Why Old Economics Fails and What Might Replace It
J. Doyne Farmer’s book is dense, chaotic, and occasionally brilliant. Here’s the real point behind the math.
The title is well chosen — not just for the subject matter, but for the book’s style. Making Sense of Chaos is a whirlwind of anecdotes, theories, economic history, scientific digressions, and personal reflections from the author’s unusual career. Somewhere within this blizzard lies a clear and important idea — but it’s not easy to find.

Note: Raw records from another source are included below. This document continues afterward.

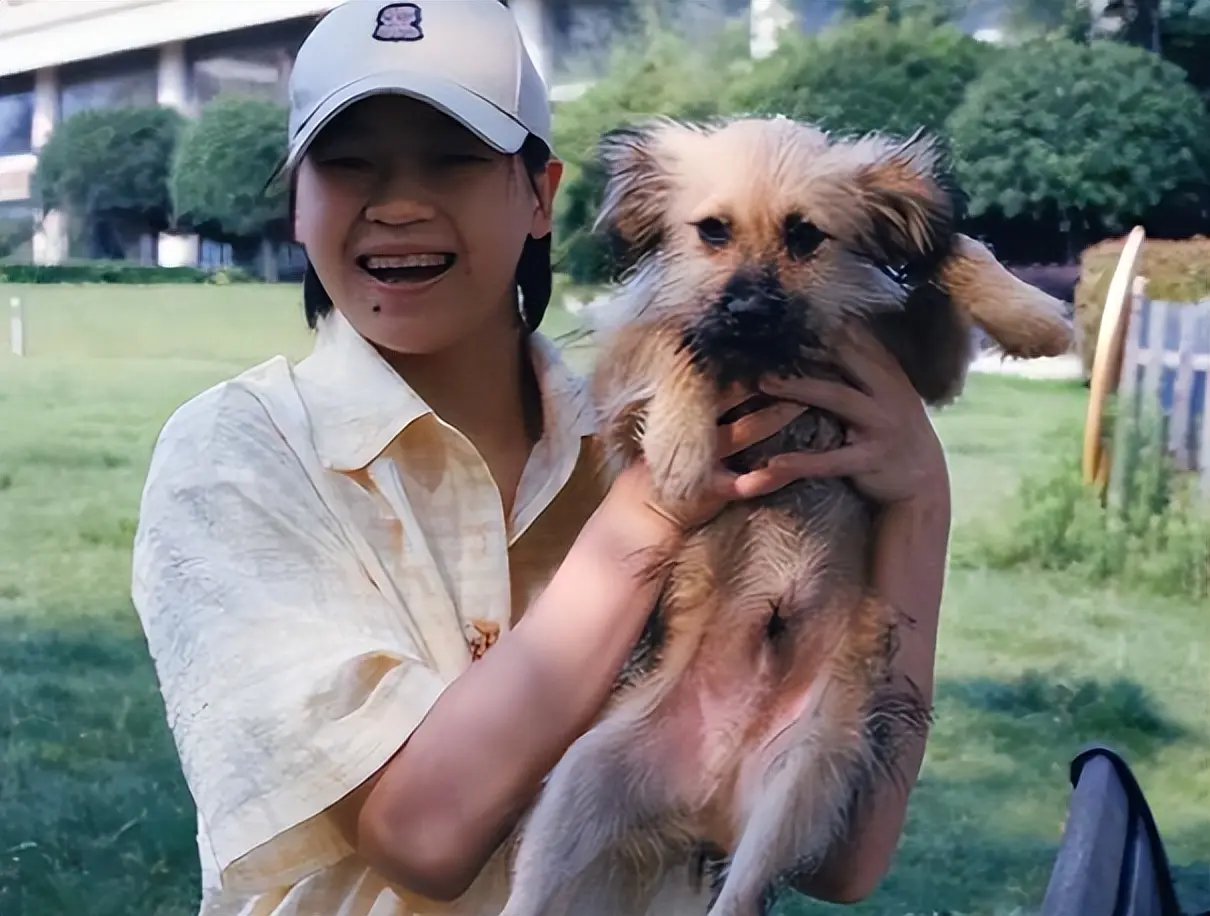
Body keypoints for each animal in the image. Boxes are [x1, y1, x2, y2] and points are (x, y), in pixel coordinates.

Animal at [498, 115, 1074, 916]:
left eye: (805, 237)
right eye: (712, 231)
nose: (744, 311)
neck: (767, 357)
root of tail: (705, 804)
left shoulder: (915, 370)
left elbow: (949, 254)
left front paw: (1031, 316)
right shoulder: (614, 401)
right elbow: (679, 333)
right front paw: (682, 442)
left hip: (802, 784)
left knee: (740, 895)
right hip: (572, 796)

J. Doyne Farmer is a physicist turned economist, and this book reflects that journey. He explores cybernetics, complex systems, self-organizing structures, and the evolution of economic thought, often taking detours into the careers of researchers and the history of ideas. The result is intellectually stimulating, but at times overwhelming. Many readers — judging from other reviews — struggle to finish it, or finish unsure what its main point was.

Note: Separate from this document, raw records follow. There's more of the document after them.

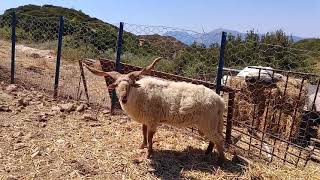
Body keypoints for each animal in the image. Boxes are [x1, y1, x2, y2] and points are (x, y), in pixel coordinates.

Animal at [82, 58, 228, 165]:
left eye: (130, 85)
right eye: (117, 85)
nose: (123, 99)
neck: (139, 94)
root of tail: (220, 101)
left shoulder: (153, 120)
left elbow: (150, 135)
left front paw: (149, 153)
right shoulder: (145, 119)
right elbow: (143, 131)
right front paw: (143, 145)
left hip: (208, 122)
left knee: (218, 139)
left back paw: (220, 161)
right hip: (212, 123)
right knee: (214, 139)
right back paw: (207, 154)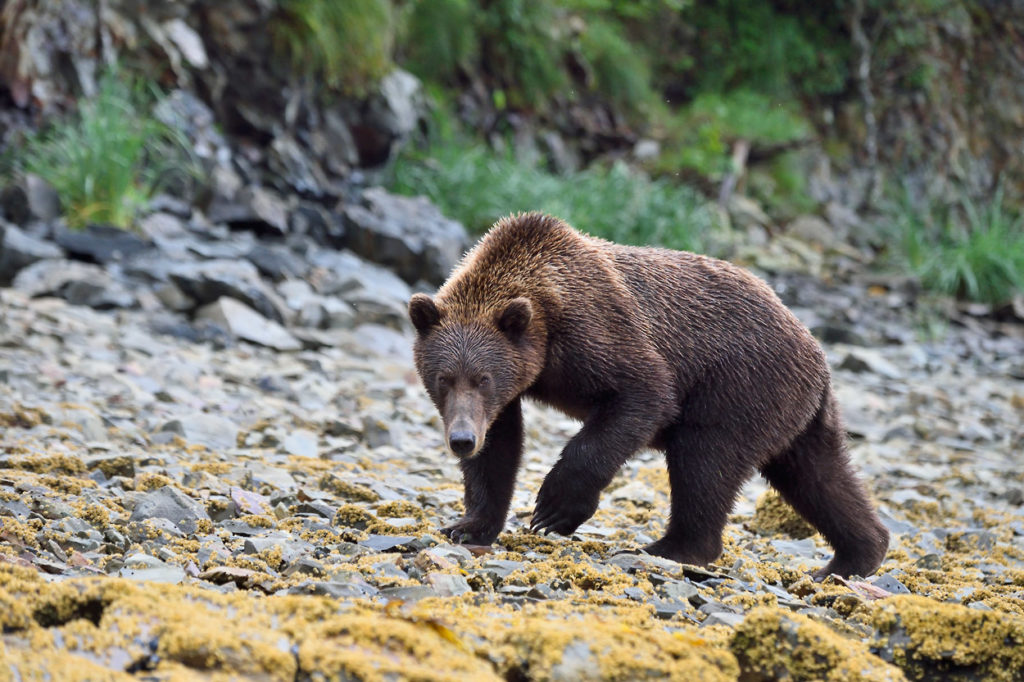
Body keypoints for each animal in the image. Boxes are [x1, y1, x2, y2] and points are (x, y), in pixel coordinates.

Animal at [407, 209, 888, 577]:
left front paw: (553, 509)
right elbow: (499, 448)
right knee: (818, 476)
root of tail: (815, 349)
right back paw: (854, 556)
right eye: (444, 378)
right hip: (798, 414)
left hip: (740, 387)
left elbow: (643, 394)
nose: (461, 439)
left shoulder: (594, 332)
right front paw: (467, 525)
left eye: (483, 378)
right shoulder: (507, 390)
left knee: (704, 460)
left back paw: (671, 547)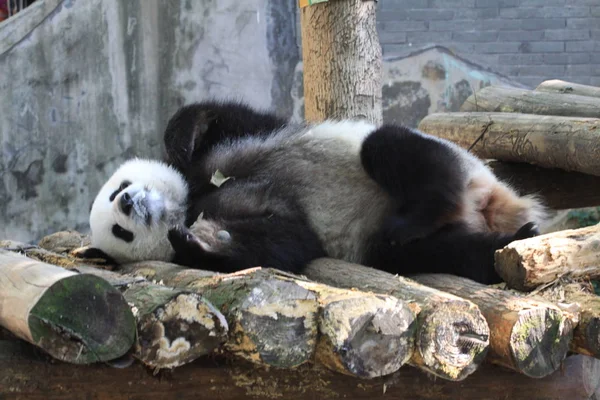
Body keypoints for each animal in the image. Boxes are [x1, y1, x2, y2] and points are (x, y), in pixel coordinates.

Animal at [88, 99, 544, 284]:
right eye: (120, 232)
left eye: (118, 189)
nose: (129, 201)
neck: (188, 204)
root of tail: (485, 206)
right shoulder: (288, 228)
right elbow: (285, 244)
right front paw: (204, 243)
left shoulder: (232, 150)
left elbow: (229, 120)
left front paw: (181, 138)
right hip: (391, 247)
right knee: (440, 253)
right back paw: (504, 242)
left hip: (456, 163)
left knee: (390, 148)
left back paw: (417, 215)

So let me attempt to say what I think the conclusion is — at the risk of oversimplifying a complex argument:
Economics, since the 19th century, has tried to quantify human behavior. Following Adam Smith’s Wealth of Nations (1776), economists sought to make the idea of the “invisible hand” measurable. The result was a set of so-called analogue-based models — equations that describe economic behavior in smooth curves. Think of a demand curve showing that as prices fall, sales increase. These models are elegant and easy to work with, and they often match historical data reasonably well — but they’re poor at predicting the future.

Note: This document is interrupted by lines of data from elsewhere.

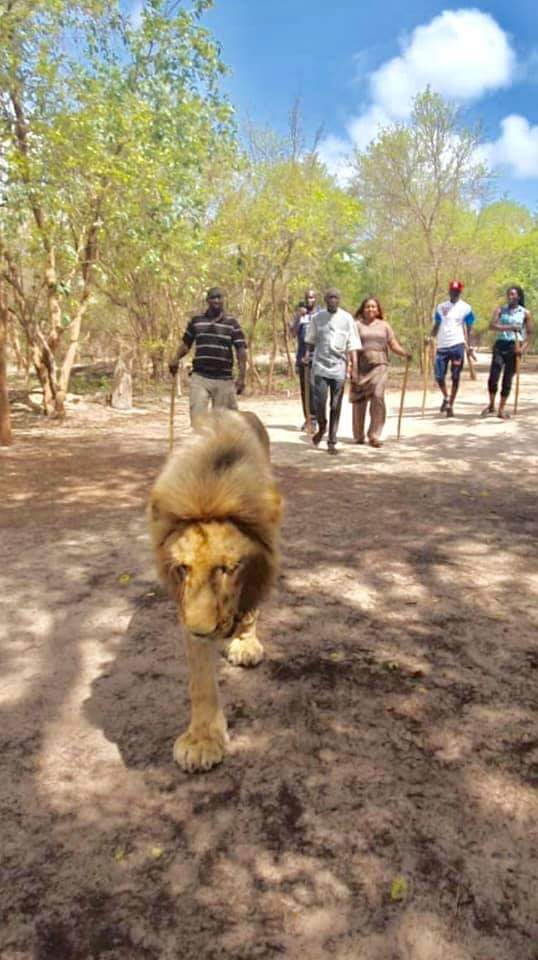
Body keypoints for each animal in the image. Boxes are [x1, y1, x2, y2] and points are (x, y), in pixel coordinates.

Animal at [148, 409, 282, 772]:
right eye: (183, 568)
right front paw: (202, 741)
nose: (201, 630)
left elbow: (250, 608)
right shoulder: (187, 609)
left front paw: (245, 644)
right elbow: (201, 681)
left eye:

The problem is realism. Analogue-based models assume a single, average customer whose behavior changes smoothly as conditions change. But in reality, markets are made up of many different types of buyers, some of whom behave unpredictably — even irrationally — and influence one another. Some buyers only appear when prices fall; others, surprisingly, drop out. In short, human behavior isn’t smooth. It’s messy, interactive, and diverse.
To capture this complexity, we need a different kind of model — one that simulates individual behaviors, group interactions, and emergent outcomes. These are known as agent-based models. Until recently, they were too computationally intensive to be practical. But now, thanks to modern computing power, they’re becoming viable — and they offer a radically better way to understand economic systems.
That’s the real promise behind Farmer’s subtitle: A Better Economics for a Better World. Agent-based models can help us design policies that account for inequality, instability, and systemic risk — things traditional models often overlook.
This book is valuable not just for its argument, but for what it represents: a turning point in how we model human systems. For non-experts, it offers just enough background to start asking better questions — especially when faced with economic models or policy recommendations. But be warned: you may need to fight your way through some chaos to find the clarity.